* WORK REQUEST 1 *
In the forum thread, what base metal are the partly plated computer pins made of?
* WORK REQUEST 2 *
Reproduce the stretch of the forum thread from "I missed the" through "know any better.".

* TEXT SEGMENT *
>>

# Ebay UK



## Romix (Aug 28, 2014)

Almost 4LB of computer chips pulled out from motherboards, ram's and other computer components. 
http://www.ebay.co.uk/itm/Almost-4-LB-of-computer-chips-for-gold-recovery-1-92KG-/321502407820?pt=UK_Computing_ComputerComponents_MemoryRAM_JN&hash=item4adb096c8c


----------



## Romix (Sep 4, 2014)

http://cgi.ebay.co.uk/ws/eBayISAPI.dll?ViewItem&item=321511622390
Partly plated, low yield computer pins for gold recovery.
331 Gramm.
Base metal brass with nickel & gold plate.


----------



## Romix (Sep 6, 2014)

http://cgi.ebay.co.uk/ws/eBayISAPI.dll?ViewItem&item=321513688278
3LB, 1.5KG Ram boards
Every thing removed (No fingers)
Clean boards with a bit of solder left.
All this dots and lines on it are gold.
Copper & Gold.


----------



## RikkiRicardo (Sep 6, 2014)

Sorry if I'm wrong all i see is garbage to me this is spam, garbage 
keep your stuff on Ebay you have taken the value out, why spam this garbage
do you really think that we are into buying base metals in this forum? Yes if you had many tons
Sorry i feel that you are just wasting space on this forum if I'm wrong
Sorry but this is what i see where here to learn not spam garbage also people here are to Sell and buy but please look at your stuff
I'm sure that nobody wants processed stuff,I just see waste of space on this.
And i will not reply after this you think what you are doing.

RikkiRicardo


----------



## patnor1011 (Sep 7, 2014)

Nothing wrong with his stuff. Somebody did good on first auction, there is some gold to be recovered on second one too. third one is probably not worth to pay shipping but some people are recovering gold from under solder mask.
While I know that everyone want to be rich quick, I see no problem when people sell small lots of stuff which will make you money too if you get them at right price. 
There is no need to attack other members when they only do what we all do. Somebody start small somebody have access to more.
One man's junk is another man's treasure.


----------



## RikkiRicardo (Sep 7, 2014)

patnor1011

I agree with you on the first one now the other two 99 percent has been stripped.
Also i was not attacking him i was just stating that the stuff is garbage The shipping would kill you.
I hear all the time on the board about the stuff that is garbage on Ebay so why waste space on here.
Do you feel that there is any gold worth paying for the shipping on the second and third ? Plus time and chemicals.


RikkiRicardo


----------



## justinhcase (Sep 7, 2014)

I missed the first one By 50p.Never mind.
Bridge water is a small industrial town so he should have some more stock soon.
lets hope he offers us the good stuff from now on.
If he would like to save on eBay costs and shipping I am just down the road.


----------



## Claudie (Sep 7, 2014)

I once saw an auction for processed fingers, they already had the Gold plating removed. They sold for a lot of money, worthless as they were. I don't think it was an honorable thing for the seller to do by even listing them for sale. I am sure they buyer did not read the description before he bid, so I guess it was his own fault for getting a bad deal. There are thousands of people buying Gold related items on ebay and paying extreme prices for it, I guess they just don't know any better.

<<

(Records in a dataset)

>>

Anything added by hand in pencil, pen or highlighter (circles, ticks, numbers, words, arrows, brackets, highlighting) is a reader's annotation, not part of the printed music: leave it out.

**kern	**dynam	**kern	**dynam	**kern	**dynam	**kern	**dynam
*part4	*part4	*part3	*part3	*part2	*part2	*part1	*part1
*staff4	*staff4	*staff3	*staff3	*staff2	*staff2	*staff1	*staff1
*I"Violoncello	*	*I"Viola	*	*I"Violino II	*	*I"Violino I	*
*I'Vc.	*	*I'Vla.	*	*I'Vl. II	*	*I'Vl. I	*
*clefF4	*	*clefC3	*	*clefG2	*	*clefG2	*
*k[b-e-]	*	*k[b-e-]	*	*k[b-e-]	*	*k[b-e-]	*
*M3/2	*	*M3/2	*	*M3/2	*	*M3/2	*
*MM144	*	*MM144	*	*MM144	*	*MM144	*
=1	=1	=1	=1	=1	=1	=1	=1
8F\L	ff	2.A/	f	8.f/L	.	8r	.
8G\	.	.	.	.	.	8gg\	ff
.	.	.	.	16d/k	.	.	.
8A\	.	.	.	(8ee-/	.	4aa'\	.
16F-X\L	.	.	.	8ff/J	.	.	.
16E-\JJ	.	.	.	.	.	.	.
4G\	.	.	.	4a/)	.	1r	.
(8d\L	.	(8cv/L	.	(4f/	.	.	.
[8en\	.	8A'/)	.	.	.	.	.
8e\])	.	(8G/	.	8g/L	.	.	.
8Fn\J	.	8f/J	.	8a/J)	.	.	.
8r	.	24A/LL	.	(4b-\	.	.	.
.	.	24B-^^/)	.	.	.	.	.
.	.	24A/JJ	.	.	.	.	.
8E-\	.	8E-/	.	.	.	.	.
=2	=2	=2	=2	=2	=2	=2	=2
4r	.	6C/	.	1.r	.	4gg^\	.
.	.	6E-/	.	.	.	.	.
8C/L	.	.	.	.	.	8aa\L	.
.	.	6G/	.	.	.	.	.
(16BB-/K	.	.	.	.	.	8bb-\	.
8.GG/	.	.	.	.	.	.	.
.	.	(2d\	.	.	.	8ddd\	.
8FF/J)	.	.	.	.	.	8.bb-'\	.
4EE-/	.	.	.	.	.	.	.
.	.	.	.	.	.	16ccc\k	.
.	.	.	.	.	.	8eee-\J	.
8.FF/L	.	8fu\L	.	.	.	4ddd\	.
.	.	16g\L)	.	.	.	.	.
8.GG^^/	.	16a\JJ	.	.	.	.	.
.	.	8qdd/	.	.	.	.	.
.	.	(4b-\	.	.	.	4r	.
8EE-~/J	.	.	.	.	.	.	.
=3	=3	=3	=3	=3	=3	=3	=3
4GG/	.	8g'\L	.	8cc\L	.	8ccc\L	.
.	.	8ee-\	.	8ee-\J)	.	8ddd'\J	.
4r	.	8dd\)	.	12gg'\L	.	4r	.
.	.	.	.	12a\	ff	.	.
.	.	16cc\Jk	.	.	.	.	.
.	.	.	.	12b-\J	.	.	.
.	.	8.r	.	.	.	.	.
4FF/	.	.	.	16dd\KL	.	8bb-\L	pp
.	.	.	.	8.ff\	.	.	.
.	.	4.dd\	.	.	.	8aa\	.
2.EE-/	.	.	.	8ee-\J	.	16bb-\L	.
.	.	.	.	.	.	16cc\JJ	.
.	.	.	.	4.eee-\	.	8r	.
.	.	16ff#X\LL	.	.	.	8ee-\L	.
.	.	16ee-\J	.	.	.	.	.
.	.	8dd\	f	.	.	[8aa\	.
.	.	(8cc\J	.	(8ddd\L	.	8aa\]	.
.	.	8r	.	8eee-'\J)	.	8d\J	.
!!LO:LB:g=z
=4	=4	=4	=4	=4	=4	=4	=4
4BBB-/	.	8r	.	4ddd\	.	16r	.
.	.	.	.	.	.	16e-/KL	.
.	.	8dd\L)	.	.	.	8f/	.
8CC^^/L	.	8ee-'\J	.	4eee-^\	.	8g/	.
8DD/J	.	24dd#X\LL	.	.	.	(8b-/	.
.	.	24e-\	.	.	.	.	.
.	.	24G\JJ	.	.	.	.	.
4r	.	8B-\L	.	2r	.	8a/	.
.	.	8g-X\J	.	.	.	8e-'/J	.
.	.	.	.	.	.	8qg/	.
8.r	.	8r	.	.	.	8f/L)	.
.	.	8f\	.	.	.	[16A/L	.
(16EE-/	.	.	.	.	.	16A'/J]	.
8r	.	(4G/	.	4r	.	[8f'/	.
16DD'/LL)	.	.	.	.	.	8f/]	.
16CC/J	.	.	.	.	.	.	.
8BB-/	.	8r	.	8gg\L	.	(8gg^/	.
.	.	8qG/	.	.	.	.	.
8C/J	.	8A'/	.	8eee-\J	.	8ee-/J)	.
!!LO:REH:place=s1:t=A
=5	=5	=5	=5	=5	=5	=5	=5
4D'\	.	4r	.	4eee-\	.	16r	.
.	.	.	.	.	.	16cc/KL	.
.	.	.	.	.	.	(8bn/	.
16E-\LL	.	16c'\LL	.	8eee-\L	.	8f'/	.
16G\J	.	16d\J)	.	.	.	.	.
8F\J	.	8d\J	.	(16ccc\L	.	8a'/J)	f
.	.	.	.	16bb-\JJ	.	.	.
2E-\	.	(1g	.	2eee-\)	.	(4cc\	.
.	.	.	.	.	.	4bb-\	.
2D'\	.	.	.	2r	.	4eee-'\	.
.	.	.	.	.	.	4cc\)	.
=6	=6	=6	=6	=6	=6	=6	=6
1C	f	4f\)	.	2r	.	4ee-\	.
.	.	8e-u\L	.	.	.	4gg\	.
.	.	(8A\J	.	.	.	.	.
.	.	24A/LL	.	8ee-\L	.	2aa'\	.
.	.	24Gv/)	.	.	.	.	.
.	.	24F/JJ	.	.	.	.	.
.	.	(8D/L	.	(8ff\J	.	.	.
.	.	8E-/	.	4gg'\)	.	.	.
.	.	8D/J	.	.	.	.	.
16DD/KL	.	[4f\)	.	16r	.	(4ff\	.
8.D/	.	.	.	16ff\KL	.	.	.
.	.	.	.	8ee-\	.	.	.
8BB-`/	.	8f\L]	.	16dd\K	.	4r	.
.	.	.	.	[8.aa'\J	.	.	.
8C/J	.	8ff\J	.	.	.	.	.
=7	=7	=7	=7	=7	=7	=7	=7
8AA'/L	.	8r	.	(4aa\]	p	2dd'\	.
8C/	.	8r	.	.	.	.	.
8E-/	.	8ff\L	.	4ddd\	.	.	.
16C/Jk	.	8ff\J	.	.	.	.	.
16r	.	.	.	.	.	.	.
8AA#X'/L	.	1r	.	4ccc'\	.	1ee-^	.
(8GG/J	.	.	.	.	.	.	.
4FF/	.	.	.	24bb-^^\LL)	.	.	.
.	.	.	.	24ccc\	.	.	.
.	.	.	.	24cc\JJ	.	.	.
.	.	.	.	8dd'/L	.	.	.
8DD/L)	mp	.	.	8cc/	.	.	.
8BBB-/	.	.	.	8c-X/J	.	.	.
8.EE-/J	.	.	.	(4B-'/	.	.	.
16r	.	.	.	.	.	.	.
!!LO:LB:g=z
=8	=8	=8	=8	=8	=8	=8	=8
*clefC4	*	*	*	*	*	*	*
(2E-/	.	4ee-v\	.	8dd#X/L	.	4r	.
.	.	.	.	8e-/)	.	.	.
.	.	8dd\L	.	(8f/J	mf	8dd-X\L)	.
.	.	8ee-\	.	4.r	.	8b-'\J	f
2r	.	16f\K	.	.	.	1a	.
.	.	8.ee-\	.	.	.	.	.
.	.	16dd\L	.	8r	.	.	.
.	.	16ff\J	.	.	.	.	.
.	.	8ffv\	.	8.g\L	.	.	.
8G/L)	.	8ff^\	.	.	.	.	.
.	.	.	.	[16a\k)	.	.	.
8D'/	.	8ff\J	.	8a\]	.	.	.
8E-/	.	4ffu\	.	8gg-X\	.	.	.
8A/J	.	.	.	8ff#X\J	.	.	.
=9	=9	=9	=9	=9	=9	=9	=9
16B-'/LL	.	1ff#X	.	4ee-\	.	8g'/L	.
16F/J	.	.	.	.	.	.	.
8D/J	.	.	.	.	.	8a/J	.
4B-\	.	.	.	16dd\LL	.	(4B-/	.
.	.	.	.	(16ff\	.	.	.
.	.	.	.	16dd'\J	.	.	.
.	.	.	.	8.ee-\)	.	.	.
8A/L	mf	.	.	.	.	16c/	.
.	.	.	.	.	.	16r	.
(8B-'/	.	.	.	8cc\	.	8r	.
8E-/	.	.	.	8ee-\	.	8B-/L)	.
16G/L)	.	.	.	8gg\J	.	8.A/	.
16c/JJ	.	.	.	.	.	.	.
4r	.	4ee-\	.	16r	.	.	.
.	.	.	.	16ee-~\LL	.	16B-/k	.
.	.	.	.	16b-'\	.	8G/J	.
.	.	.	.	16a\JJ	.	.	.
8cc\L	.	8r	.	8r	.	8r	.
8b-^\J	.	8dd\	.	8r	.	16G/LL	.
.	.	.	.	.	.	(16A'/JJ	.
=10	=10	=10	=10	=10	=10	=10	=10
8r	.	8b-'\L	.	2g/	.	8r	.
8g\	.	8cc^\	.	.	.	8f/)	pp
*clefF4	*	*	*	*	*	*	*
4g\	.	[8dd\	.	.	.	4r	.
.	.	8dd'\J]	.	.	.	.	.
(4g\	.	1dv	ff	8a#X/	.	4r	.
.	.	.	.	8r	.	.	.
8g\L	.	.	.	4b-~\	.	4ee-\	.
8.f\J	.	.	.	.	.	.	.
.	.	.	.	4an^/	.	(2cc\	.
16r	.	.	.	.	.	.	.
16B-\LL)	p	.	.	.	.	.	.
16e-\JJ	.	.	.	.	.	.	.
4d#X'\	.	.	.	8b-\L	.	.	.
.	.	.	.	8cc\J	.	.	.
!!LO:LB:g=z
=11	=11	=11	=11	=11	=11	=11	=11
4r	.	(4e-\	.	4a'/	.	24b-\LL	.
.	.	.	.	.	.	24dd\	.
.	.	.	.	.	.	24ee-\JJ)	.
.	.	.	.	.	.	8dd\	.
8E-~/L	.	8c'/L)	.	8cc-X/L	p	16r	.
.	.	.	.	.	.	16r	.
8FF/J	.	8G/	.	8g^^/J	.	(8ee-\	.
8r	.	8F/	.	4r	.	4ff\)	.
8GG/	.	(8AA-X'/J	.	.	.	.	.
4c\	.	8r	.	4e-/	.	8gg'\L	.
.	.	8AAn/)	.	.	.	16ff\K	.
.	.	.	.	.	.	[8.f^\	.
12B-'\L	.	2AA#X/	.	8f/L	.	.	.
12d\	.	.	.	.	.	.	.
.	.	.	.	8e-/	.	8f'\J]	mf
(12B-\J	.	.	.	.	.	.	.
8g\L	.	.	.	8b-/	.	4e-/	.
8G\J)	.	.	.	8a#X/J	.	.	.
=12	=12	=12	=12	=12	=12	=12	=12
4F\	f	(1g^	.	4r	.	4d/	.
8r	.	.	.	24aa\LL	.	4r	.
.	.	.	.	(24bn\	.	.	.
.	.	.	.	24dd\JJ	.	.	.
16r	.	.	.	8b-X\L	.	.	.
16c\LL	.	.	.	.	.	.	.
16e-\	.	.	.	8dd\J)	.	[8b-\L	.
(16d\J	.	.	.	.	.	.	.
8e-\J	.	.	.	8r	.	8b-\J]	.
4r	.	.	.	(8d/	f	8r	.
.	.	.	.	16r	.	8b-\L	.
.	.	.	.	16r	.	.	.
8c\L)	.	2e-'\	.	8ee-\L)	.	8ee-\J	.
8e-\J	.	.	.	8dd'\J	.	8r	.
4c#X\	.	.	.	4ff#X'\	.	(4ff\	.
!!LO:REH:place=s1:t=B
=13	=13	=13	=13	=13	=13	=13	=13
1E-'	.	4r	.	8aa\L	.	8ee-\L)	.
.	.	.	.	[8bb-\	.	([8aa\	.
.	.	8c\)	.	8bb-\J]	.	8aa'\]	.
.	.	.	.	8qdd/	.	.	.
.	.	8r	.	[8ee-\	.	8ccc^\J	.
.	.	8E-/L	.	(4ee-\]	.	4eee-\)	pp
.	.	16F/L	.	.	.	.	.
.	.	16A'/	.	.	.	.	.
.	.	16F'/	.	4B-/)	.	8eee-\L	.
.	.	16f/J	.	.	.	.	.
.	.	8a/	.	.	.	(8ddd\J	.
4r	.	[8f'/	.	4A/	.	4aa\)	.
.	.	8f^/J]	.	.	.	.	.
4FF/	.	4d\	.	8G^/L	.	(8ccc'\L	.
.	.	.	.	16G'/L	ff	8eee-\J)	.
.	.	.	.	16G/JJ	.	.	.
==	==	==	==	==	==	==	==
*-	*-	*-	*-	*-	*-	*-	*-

<<

* TASK OUTPUT 1 *
Brass.

* TASK OUTPUT 2 *
I missed the first one By 50p.Never mind.
Bridge water is a small industrial town so he should have some more stock soon.
lets hope he offers us the good stuff from now on.
If he would like to save on eBay costs and shipping I am just down the road.


----------



## Claudie (Sep 7, 2014)

I once saw an auction for processed fingers, they already had the Gold plating removed. They sold for a lot of money, worthless as they were. I don't think it was an honorable thing for the seller to do by even listing them for sale. I am sure they buyer did not read the description before he bid, so I guess it was his own fault for getting a bad deal. There are thousands of people buying Gold related items on ebay and paying extreme prices for it, I guess they just don't know any better.